**What is needed**
Rewrite the lines of every item with each "collector number" changed to "field number" and nothing else altered. Leave out the pictures.

**Information provided**
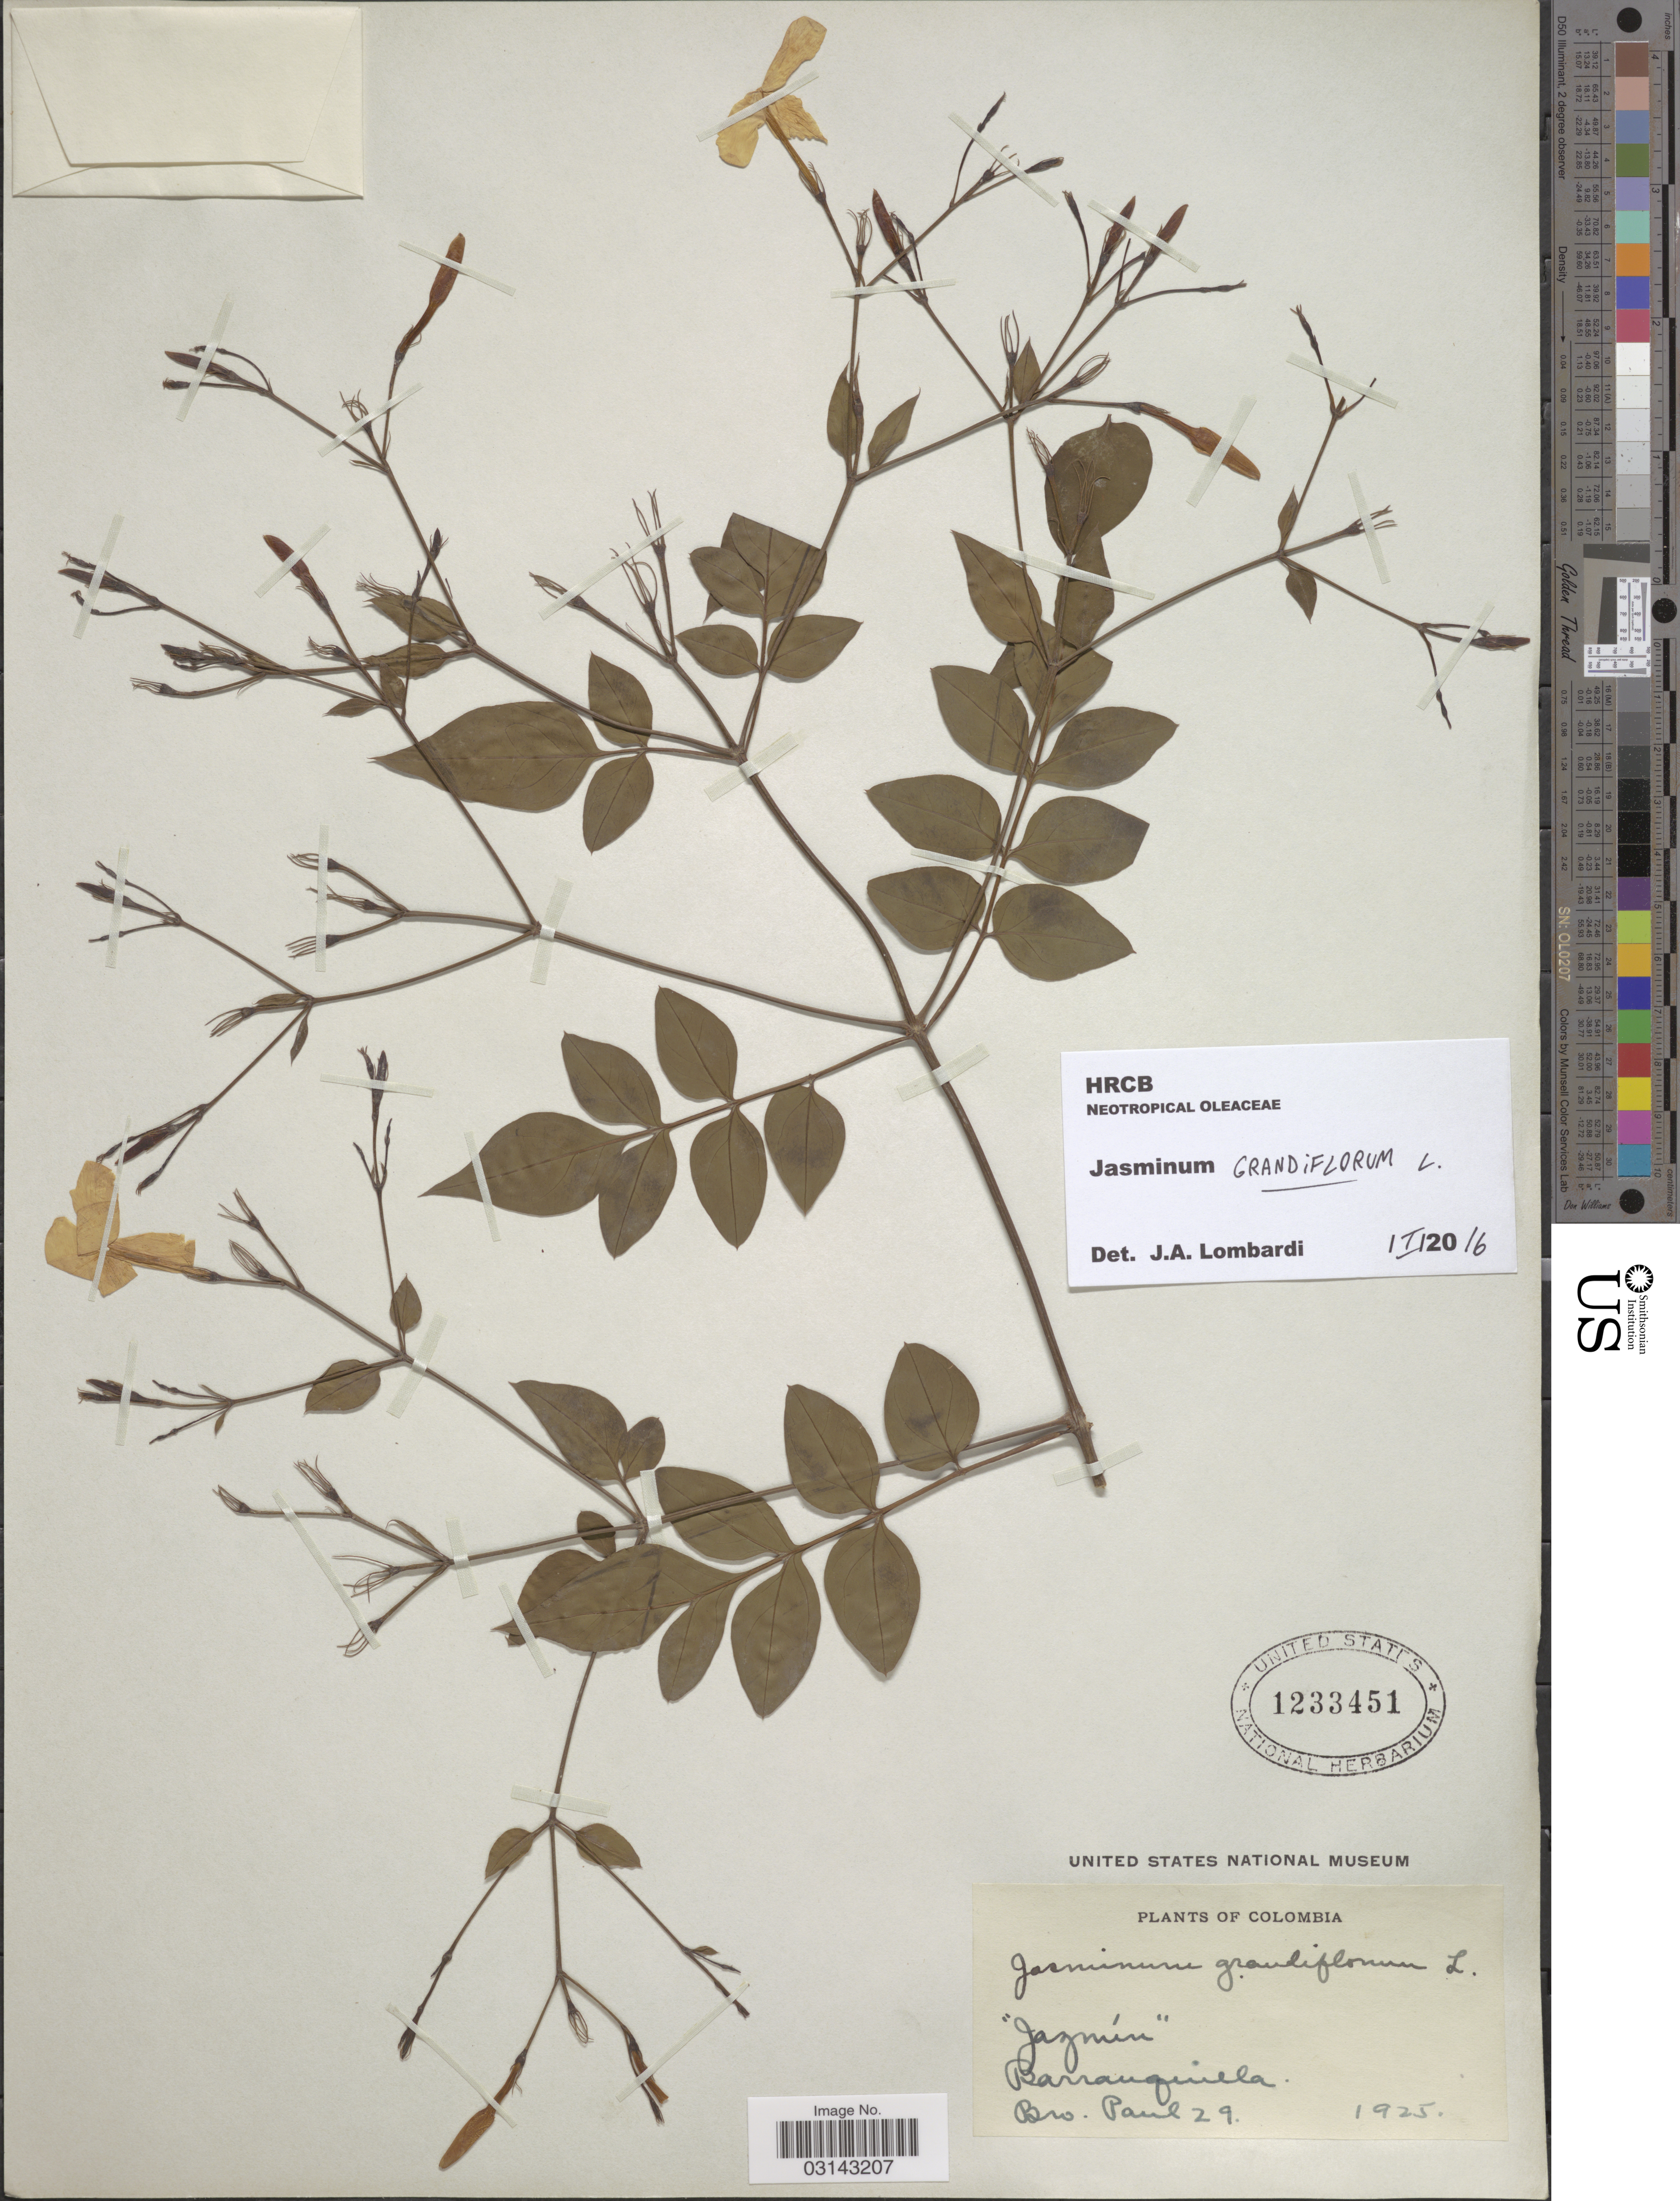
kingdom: Plantae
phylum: Tracheophyta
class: Magnoliopsida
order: Lamiales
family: Oleaceae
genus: Jasminum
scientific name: Jasminum grandiflorum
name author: L.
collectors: B. Paul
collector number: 29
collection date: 1925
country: Colombia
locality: Barranquilla.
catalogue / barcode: US 1233451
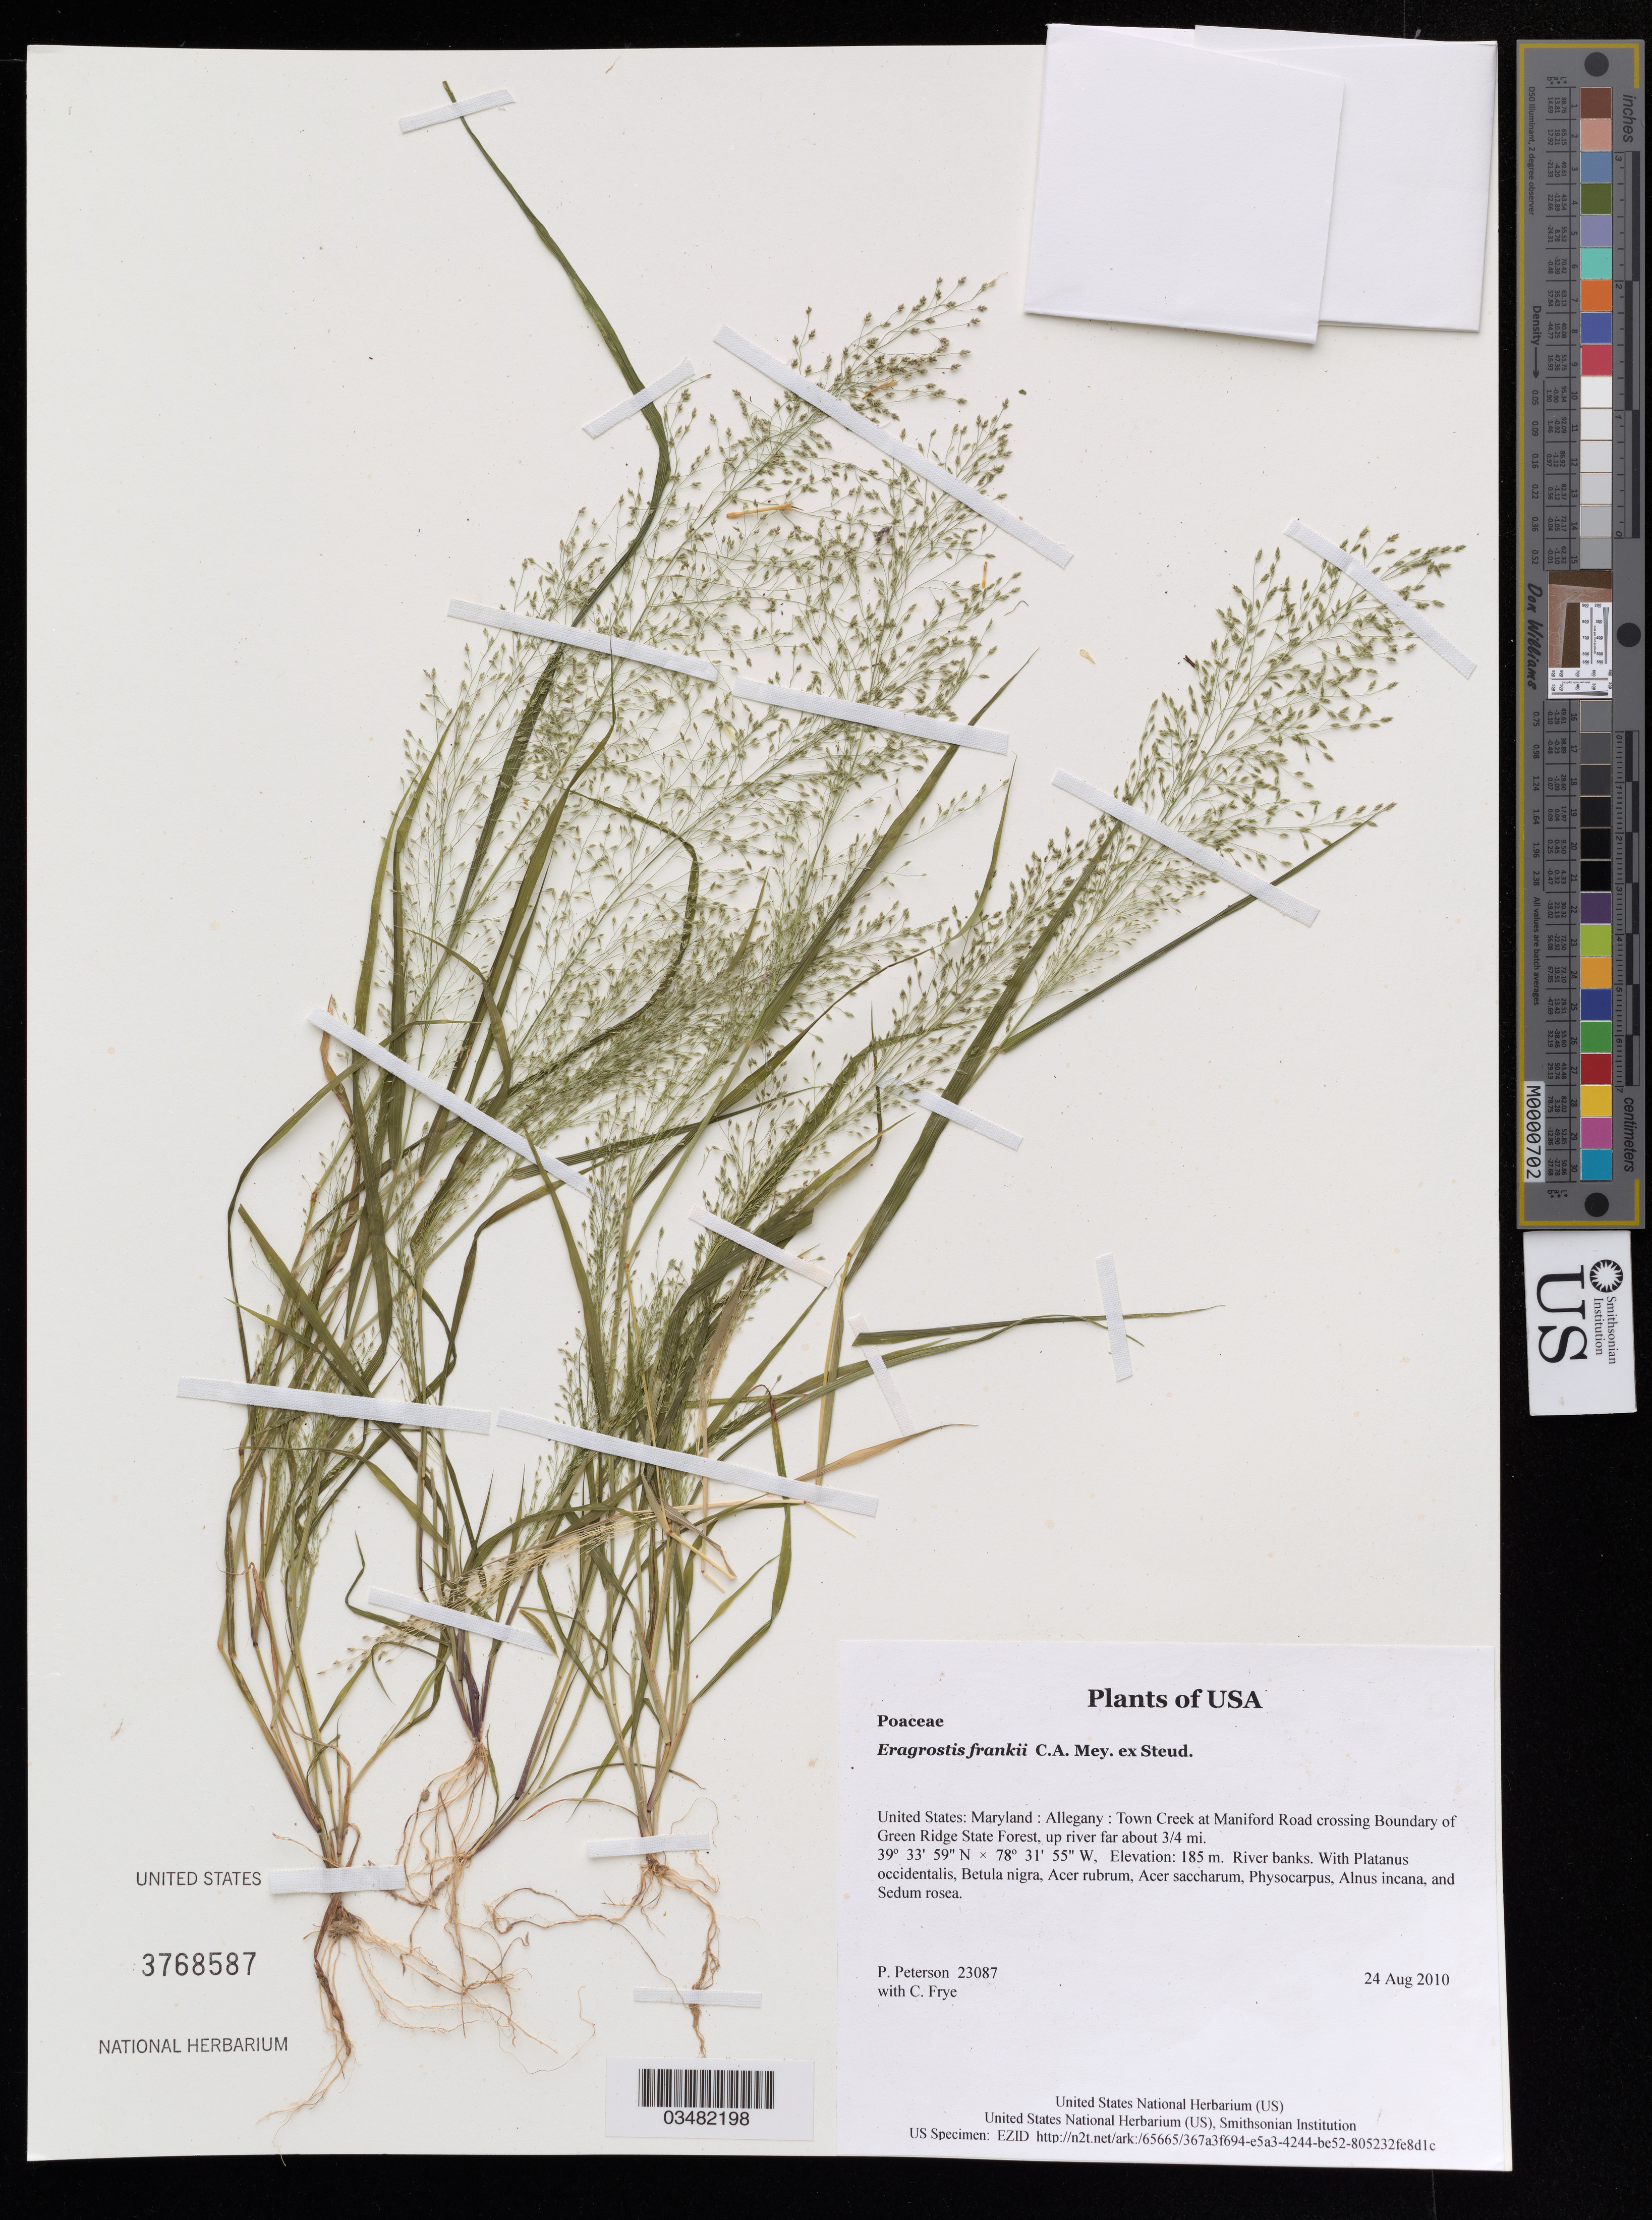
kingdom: Plantae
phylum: Tracheophyta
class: Liliopsida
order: Poales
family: Poaceae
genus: Eragrostis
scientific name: Eragrostis frankii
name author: C.A. Mey. ex Steud.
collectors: P. M. Peterson & C. Frye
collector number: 23087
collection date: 2010-08-24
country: United States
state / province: Maryland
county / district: Allegany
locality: Town Creek at Maniford Road crossing Boundary of Green Ridge State Forest, up river far about 3/4 mi.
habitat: River banks.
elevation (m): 185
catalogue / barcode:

**Exercise answer**
kingdom: Plantae
phylum: Tracheophyta
class: Magnoliopsida
order: Lamiales
family: Oleaceae
genus: Jasminum
scientific name: Jasminum grandiflorum
name author: L.
collectors: B. Paul
field number: 29
collection date: 1925
country: Colombia
locality: Barranquilla.
catalogue / barcode: US 1233451
kingdom: Plantae
phylum: Tracheophyta
class: Liliopsida
order: Poales
family: Poaceae
genus: Eragrostis
scientific name: Eragrostis frankii
name author: C.A. Mey. ex Steud.
collectors: P. M. Peterson & C. Frye
field number: 23087
collection date: 2010-08-24
country: United States
state / province: Maryland
county / district: Allegany
locality: Town Creek at Maniford Road crossing Boundary of Green Ridge State Forest, up river far about 3/4 mi.
habitat: River banks.
elevation (m): 185
catalogue / barcode:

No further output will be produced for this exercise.